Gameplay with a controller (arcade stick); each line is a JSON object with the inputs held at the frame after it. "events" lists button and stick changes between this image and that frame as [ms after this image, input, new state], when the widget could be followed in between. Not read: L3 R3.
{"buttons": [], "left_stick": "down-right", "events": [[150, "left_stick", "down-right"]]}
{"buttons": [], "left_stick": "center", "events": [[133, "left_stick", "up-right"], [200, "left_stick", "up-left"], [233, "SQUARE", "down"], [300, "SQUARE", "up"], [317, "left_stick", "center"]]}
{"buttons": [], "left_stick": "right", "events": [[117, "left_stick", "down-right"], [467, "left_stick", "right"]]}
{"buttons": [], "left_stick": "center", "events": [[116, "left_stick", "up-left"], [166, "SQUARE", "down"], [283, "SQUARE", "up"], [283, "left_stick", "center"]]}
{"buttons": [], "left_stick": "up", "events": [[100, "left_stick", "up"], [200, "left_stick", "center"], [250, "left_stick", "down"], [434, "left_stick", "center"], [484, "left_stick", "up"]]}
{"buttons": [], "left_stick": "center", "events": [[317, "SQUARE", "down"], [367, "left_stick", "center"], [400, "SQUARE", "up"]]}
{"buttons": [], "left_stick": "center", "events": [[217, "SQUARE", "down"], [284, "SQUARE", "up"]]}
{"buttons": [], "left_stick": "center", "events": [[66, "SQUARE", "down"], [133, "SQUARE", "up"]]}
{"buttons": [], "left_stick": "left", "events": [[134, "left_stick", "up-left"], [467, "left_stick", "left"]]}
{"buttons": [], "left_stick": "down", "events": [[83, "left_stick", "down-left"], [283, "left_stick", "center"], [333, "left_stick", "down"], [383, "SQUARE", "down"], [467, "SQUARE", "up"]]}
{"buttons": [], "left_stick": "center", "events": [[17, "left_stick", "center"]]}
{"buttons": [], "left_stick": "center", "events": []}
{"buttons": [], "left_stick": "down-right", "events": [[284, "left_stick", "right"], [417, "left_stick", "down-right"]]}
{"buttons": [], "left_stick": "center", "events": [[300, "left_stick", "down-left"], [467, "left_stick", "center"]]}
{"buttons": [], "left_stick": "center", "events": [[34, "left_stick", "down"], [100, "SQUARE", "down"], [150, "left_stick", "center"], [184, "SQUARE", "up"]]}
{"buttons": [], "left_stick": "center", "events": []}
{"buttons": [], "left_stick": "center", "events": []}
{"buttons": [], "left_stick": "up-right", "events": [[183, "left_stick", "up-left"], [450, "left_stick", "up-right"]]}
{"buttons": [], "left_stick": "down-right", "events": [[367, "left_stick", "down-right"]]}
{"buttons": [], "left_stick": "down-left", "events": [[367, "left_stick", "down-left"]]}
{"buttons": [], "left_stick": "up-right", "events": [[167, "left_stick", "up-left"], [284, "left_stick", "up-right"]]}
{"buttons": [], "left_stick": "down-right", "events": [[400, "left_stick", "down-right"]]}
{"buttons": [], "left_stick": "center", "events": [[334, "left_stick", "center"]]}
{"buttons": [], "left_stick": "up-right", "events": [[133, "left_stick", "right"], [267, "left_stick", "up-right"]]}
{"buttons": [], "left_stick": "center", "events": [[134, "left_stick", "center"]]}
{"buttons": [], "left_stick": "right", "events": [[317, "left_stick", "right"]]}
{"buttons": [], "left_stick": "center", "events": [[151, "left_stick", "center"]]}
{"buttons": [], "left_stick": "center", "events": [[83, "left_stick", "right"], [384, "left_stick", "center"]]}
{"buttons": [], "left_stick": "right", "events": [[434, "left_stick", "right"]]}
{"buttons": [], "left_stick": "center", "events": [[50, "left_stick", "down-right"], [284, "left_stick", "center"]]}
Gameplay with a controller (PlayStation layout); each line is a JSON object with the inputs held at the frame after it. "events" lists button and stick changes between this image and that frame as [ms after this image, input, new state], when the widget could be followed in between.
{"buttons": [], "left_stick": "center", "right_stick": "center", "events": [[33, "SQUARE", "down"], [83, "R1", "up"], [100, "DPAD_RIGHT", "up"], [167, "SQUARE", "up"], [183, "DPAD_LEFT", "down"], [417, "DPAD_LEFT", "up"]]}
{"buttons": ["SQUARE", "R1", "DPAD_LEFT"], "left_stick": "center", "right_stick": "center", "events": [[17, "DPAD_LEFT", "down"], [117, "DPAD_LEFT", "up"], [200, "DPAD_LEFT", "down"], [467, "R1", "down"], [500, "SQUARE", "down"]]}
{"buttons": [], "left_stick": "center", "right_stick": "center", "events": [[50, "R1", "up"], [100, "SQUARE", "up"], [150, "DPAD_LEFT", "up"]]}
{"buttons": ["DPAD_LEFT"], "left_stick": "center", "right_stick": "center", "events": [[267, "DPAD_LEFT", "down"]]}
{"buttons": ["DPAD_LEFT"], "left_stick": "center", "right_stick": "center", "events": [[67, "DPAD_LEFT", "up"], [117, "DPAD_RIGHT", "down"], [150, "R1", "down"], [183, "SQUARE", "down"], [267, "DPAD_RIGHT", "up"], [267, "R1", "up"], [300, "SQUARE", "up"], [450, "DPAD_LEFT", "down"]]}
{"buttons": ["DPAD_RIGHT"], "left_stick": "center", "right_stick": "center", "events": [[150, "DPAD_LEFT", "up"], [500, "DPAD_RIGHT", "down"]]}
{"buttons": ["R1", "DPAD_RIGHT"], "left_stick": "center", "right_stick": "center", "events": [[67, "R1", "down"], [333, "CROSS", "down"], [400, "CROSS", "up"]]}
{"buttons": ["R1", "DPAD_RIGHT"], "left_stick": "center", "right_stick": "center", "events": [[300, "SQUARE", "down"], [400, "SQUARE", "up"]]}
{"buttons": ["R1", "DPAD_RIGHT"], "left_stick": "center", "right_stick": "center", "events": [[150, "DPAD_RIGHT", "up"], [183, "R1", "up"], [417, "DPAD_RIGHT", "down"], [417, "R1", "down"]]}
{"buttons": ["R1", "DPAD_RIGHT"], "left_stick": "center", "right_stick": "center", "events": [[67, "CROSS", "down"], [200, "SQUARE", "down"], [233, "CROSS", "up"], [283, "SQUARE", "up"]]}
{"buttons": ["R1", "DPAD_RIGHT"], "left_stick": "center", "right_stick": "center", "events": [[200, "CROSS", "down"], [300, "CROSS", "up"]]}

= = = = =

▶ [WHAT THIS TASK INVOLVES]:
Within the listing, how many lines include the string "could"? Supply the number and no further words.

▶ [YOUR RESPONSE]:
2